Q: What's your goal when you make a cigar? A: We try to innovate in our blends, and also in our packaging, and we try to create a wide palate for people, no matter what they like to smoke. And we like to use Nicaragua as a base.

Q: Is Nicaraguan tobacco in all your cigars? A: Almost all our cigars.

Q: Can you rank your brands, from mildest to strongest? A: C.A.O. Gold would be the mildest we have, followed by C.A.O. Cameroon, followed by Cx2, followed by Criollo, which is more medium bodied, then I would say Sopranos, then I would say L'Anniversaire Maduro, which is more like a medium full, as well as Vision, Italia, America, same thing, Mx2, and then Brazilia.

Q: Brazilia is your fullest blend? A: Yes. Now, we want to push the envelope and get even fuller, and that's where Lx2 comes in.

Q: Let's talk about that—it's your newest creation, it has a lot of ligero. What inspired the cigar? A: After I left our trade show last year, I was looking at all of our products, what people were responding to. There's a niche of cigar lovers that gravitates toward cigars that are stronger. That was sort of a response to trying to create a cigar that delivered a real full-bodied experience, for that niche of smokers. But we don't want to do a cigar just for the strength of it—we want it to be complex and have rich flavor.

Q: How do you create new blends? How does it work? A: It's a very creative process. We had some Pueblo Nuevo [Nicaragua] ligero. If it's something I want to explore, and find out the true nature of that tobacco, then I'll smoke only that. I did a lot of improv comedy when I was in L.A., so it's an improvisational process, which is what makes it fun. I'm down there, these guys at the factory are busy, and they're not sure what I'm going to do. But I think they like that. I try to take them out of the comfort realm that they're used to being in. Most of our blends come from us trying to do a creative convergence of things. That's what drives it. We also like doing things in threes, which I picked up from my father—we did three country blends, Brazilia, Italia and America. We had Mx2, Cx2, now we have Lx2, which is a nice completion of the three. Actually, I wanted ligero wrapper, filler and binder. The factory said it won't burn. I said try it again—they said we can't give you a cigar that won't burn! [Laughs.]

Q: So the wrapper from Pueblo Nuevo? What's special about that farm? A: It has to do with flavor. When we were down there, smoking and trying these different cigar blends, I had all these cigars made that were 3 1/2 by 46 ring gauge.
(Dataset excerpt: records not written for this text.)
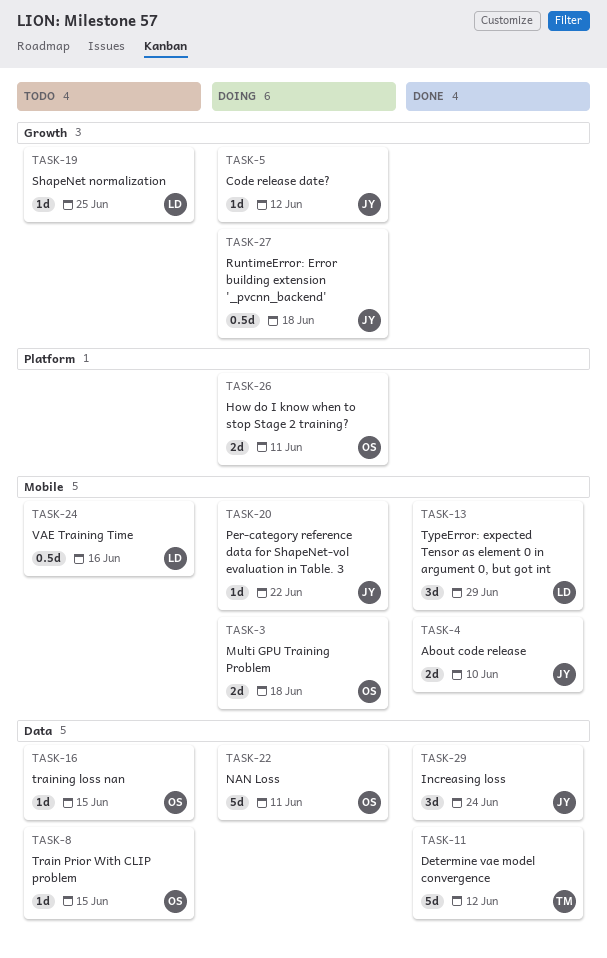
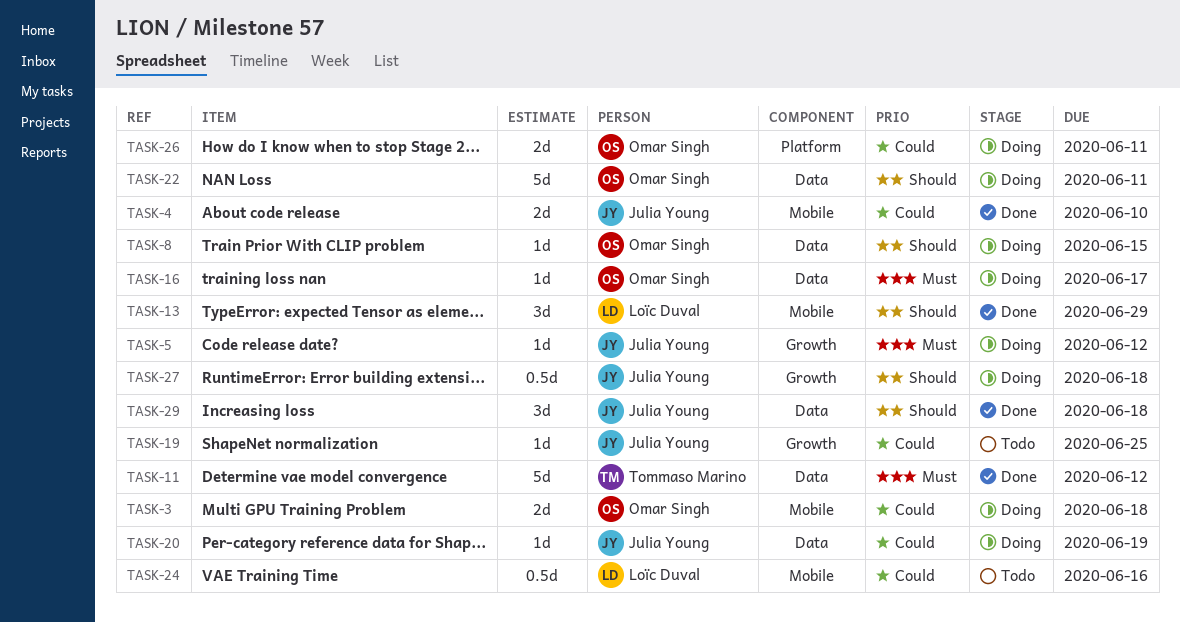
TASK-8, status: Todo -> Doing
TASK-16, status: Todo -> Doing
TASK-16, due: Jun 15 -> Jun 17
TASK-19, owner: Loïc Duval -> Julia Young
TASK-20, label: Mobile -> Data
TASK-20, due: Jun 22 -> Jun 19
TASK-29, due: Jun 24 -> Jun 18

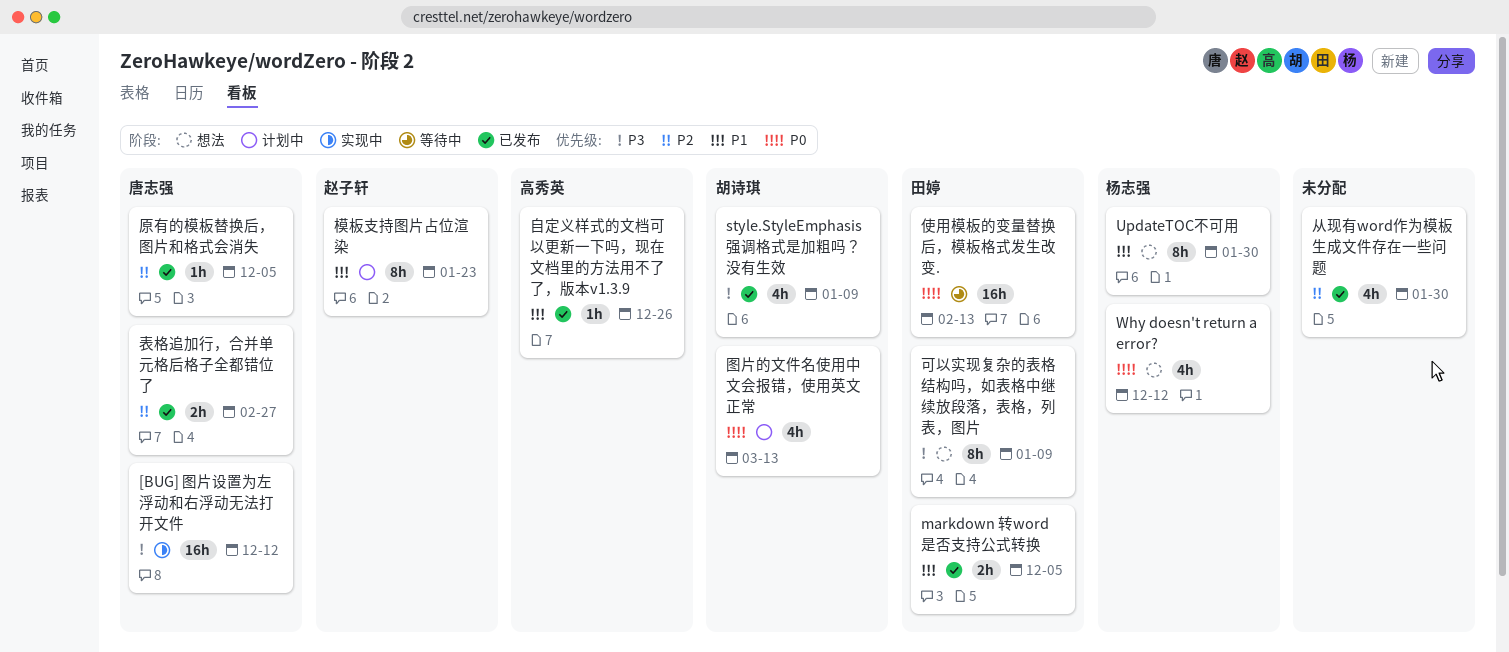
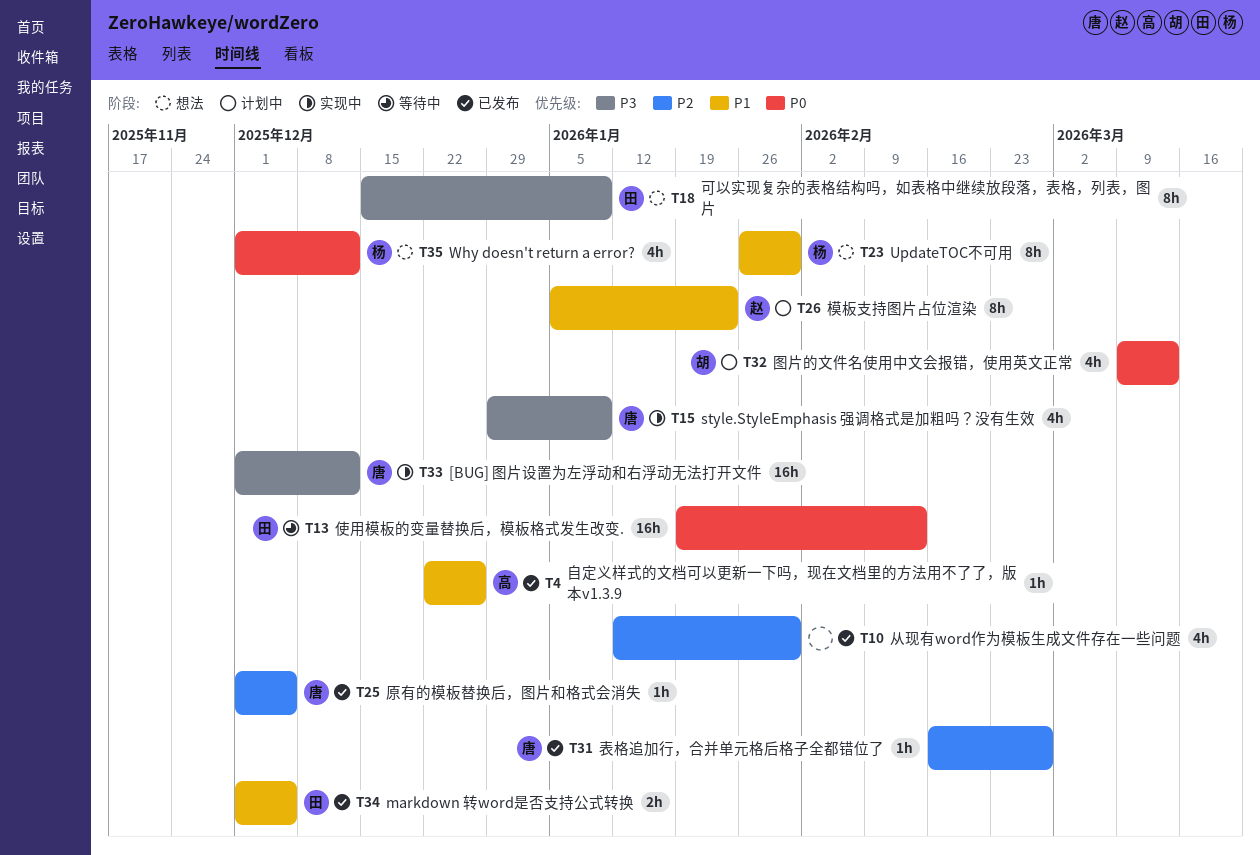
style.StyleEmphasis 强调格式是加粗吗？没有生效, status: 已发布 -> 实现中
style.StyleEmphasis 强调格式是加粗吗？没有生效, owner: 胡诗琪 -> 唐志强
表格追加行，合并单元格后格子全都错位了, estimate: 2h -> 1h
They were each made of one type of leaf from each region of the country. We use 41 different types of tobaccos from 21 different countries in all of our blends—that's some total. We looked at the materials that we thought were quality ones, and when it came down to Pueblo Nuevo ligero and Pueblo Nuevo viso, we found those to be outstanding—great flavor, great strength but great sweetness. It's like eating barbecue—great barbecue isn't just smoky. It has smoke but it also has sweetness. With cigars, if it's strong but doesn't have that sweetness, it's not satisfying. I tell all of our leaf suppliers—anything that's interesting, bring it and let's try it.

Q: Is that a standing order? A: Not order it, but get in a bale, let's try it out. I'm not saying all of our blends are to be a kaleidoscope of different countries—Lx2 is almost pure Nicaragua. But we're very open-minded, and that's part of our success.